You know your boyfriend knows you well when he gives you a non-fiction book on habit-forming for the holidays rather than expensive jewelry.
Charles Duhigg’s The Power of Habit offered much to think about. While the author applies a lot of what he teaches us to business, I couldn’t stop thinking about how my habits affect my LIFE, mainly my health, and specifically, healthy eating. For that reason, I most enjoyed the first third of the book, which focuses on habits in individuals. (The other two sections focus on organizations/companies and society at large.)
My biggest takeaway is to HAVE A PLAN. Because if you don’t have a plan, as well as a way to get yourself to STICK to that plan when things get rough, you’ll fall back into whatever habit you were trying to avoid. Of course, Duhigg’s ideas are much more complicated than that, but I like to boil things down to a practical level so I can easily use them to better my life.
I’d recommend this one!
So great to read a friend’s debut novel! What I liked best about this book:
1. The characters really drew me in. I feel like I’m friends with Hannah!
2. The D.C. references are especially fun if you live in the capital :)
Definitely recommend The Girls’ Guide to Love and Supper Clubs.
I never would’ve picked up Chad Harbach’s The Art of Fielding except Vanity Fair ran a piece (now available on Kindle) about the author’s struggle to write and publish his first novel. Who wouldn’t root for a new author?
The book got mixed reviews — here’s a positive one from The New York Times, plus another from a guy who didn’t seem to like it much. I couldn’t put it down, captivated by both the characters and the prose. Great example of a tragic hero.
Can’t say I love the cover, but this is definitely a book worth checking out, regardless of whether you’re a baseball fan.
I bought this novel about the Holocaust ages ago for my mom, and she loved it enough to gift it back to me. Finally got around to starting it — and finished it just a few hours later, during a long-haul flight to S. Africa. Wonderful story! Highly recommended.
Finally read Lisa McKay’s Love at the Speed of Email, and it was even better than I expected. (How did a traditional publisher NOT pick this up? It’s fit for a movie.)
Read this book if you’re into travel, adventure, are single in your 30s or simply love a non-traditional love story.
If you’re a writer, this book offers a bonus — the author explores writing and what it means to her. My favorite line: “Often I feel as if I have not understood anything of what an experience has really meant to me until I have anchored it in text.” (p. 126)
I couldn’t put down this narrative non-fiction. SUCH a riveting story, and along the way you learn about the Burundi and Rwanda civil wars. Highly recommended.
I’m one of the lucky ones who got my hands on Torre DeRoche’s Swept: Love With a Chance of Drowning before a publisher picked it up and Torre pulled the self-published copy from Amazon. Great read! 4 out of 5 stars.

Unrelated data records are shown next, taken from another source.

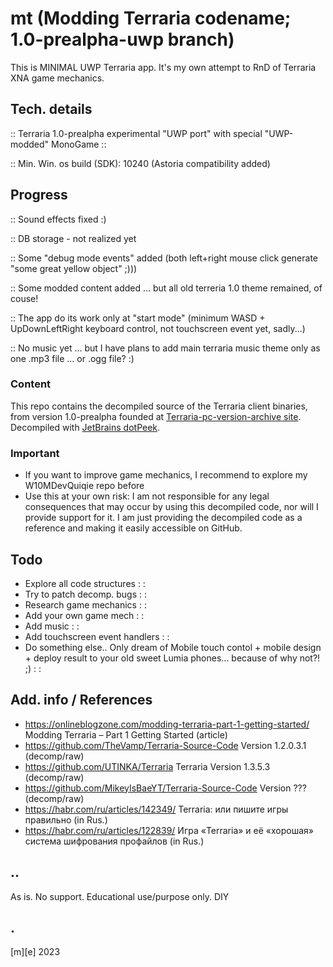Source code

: # mt (Modding Terraria codename; 1.0-prealpha-uwp branch)

This is MINIMAL UWP Terraria app. It's my own attempt to RnD of Terraria XNA game mechanics.

## Tech. details

:: Terraria 1.0-prealpha experimental "UWP port" with special "UWP-modded" MonoGame ::

:: Min. Win. os build (SDK): 10240 (Astoria compatibility added)


## Progress

:: Sound effects fixed :)

:: DB storage - not realized yet

:: Some "debug mode events" added (both left+right mouse click generate "some great yellow object" ;)))

:: Some modded content added ... but all old terreria 1.0 theme remained, of couse! 

:: The app do its work only at "start mode" (minimum WASD + UpDownLeftRight keyboard control, not touchscreen event yet, sadly...) 

:: No music yet ... but I have plans to add main terraria music theme only as one .mp3 file ... or .ogg file? :)

### Content
This repo contains the decompiled source of the Terraria client binaries, from version 1.0-prealpha founded at [Terraria-pc-version-archive site](https://archive.org/details/terraria-pc-version-archive). Decompiled with [JetBrains dotPeek](https://www.jetbrains.com/decompiler/). 

### Important
- If you want to improve game mechanics, I recommend to explore my W10MDevQuiqie repo before   
- Use this at your own risk: I am not responsible for any legal consequences that may occur by using this decompiled code, nor will I provide support for it.
I am just providing the decompiled code as a reference and making it easily accessible on GitHub.

## Todo
- Explore all code structures : :
- Try to patch decomp. bugs : :
- Research game mechanics : :
- Add your own game mech : :
- Add music : :
- Add touchscreen event handlers : :
- Do something else.. Only dream of Mobile touch contol + mobile design + deploy result to your old sweet Lumia phones... because of why not?! ;) : :

## Add. info / References
- https://onlineblogzone.com/modding-terraria-part-1-getting-started/ Modding Terraria – Part 1 Getting Started (article)
- https://github.com/TheVamp/Terraria-Source-Code  Version 1.2.0.3.1 (decomp/raw)
- https://github.com/UTINKA/Terraria Terraria Version 1.3.5.3 (decomp/raw)
- https://github.com/MikeyIsBaeYT/Terraria-Source-Code Version ??? (decomp/raw)
- https://habr.com/ru/articles/142349/ Terraria: или пишите игры правильно (in Rus.)
- https://habr.com/ru/articles/122839/ Игра «Terraria» и её «хорошая» система шифрования профайлов (in Rus.)

## ..
As is. No support. Educational use/purpose only. DIY

## .
[m][e] 2023
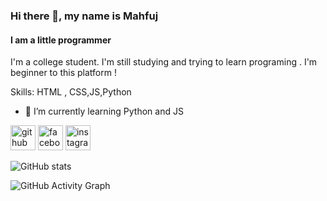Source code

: ### Hi there 👋, my name is Mahfuj
#### I am a little programmer
I'm a college student. I'm still studying and trying to learn programing . I'm beginner to this platform ! 

Skills:  HTML , CSS,JS,Python 

- 🌱 I’m currently learning Python and JS 


[<img src='https://cdn.jsdelivr.net/npm/simple-icons@3.0.1/icons/github.svg' alt='github' height='40'>](https://github.com/knight0020)  [<img src='https://cdn.jsdelivr.net/npm/simple-icons@3.0.1/icons/facebook.svg' alt='facebook' height='40'>](https://www.facebook.com/mahfuj_hossain_1)  [<img src='https://cdn.jsdelivr.net/npm/simple-icons@3.0.1/icons/instagram.svg' alt='instagram' height='40'>](https://www.instagram.com/mah.fuj_/)  

![GitHub stats](https://github-readme-stats.vercel.app/api?username=knight0020&show_icons=true)  

![GitHub Activity Graph](https://activity-graph.herokuapp.com/graph?username=knight0020)  

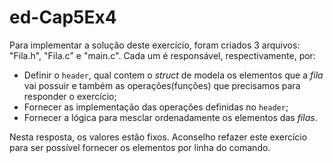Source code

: # ed-Cap5Ex4

Para implementar a solução deste exercício, foram criados 3 arquivos: "Fila.h", "Fila.c" e "main.c". Cada um é responsável, respectivamente, por:

* Definir o `header`, qual contem o _struct_ de modela os elementos que a _fila_ vai possuir e também as operações(funções) que precisamos para responder o exercício;
* Fornecer as implementação das operações definidas no `header`;
* Fornecer a lógica para mesclar ordenadamente os elementos das _fílas_.

Nesta resposta, os valores estão fixos. Aconselho refazer este exercício para ser possível fornecer os elementos por linha do comando.
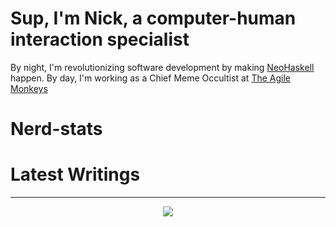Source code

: # Sup, I'm Nick, a computer-human interaction specialist

By night, I'm revolutionizing software development by making [NeoHaskell](https://neohaskell.org) happen. By day, I'm working as a Chief Meme Occultist at [The Agile Monkeys](https://www.theagilemonkeys.com/)

# Nerd-stats

<!--START_SECTION:waka-->
<!--END_SECTION:waka-->

# Latest Writings
<!-- BLOG-POST-LIST:START -->
<!-- BLOG-POST-LIST:END -->

---

<div align="center">
<img src="https://komarev.com/ghpvc/?username=nickseagull&color=blueviolet&style=for-the-badge"/>
</div>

Cheryl Strayed’s WILD was so, SO good. It’s not just about a woman who hikes the challenging Pacific Crest Trail; it’s about how Cheryl comes to terms with her mother’s death and learns to love herself.
What’s so well done about this book — and why it’s a great study for anyone who writes memoir — is how Cheryl weaves memories of her mom and ex-husband and drugs and love into the experience she’s having on the trail. She dips in and out of memories so seamlessly. And at the end, she uses an awesome technique to tell us just how life turned out for her, so the reader can feel satisfied.
I was honestly shocked to see that a book about a woman hiking alone in the woods had become so popular… and now I know why. Compelling story! Don’t miss this one.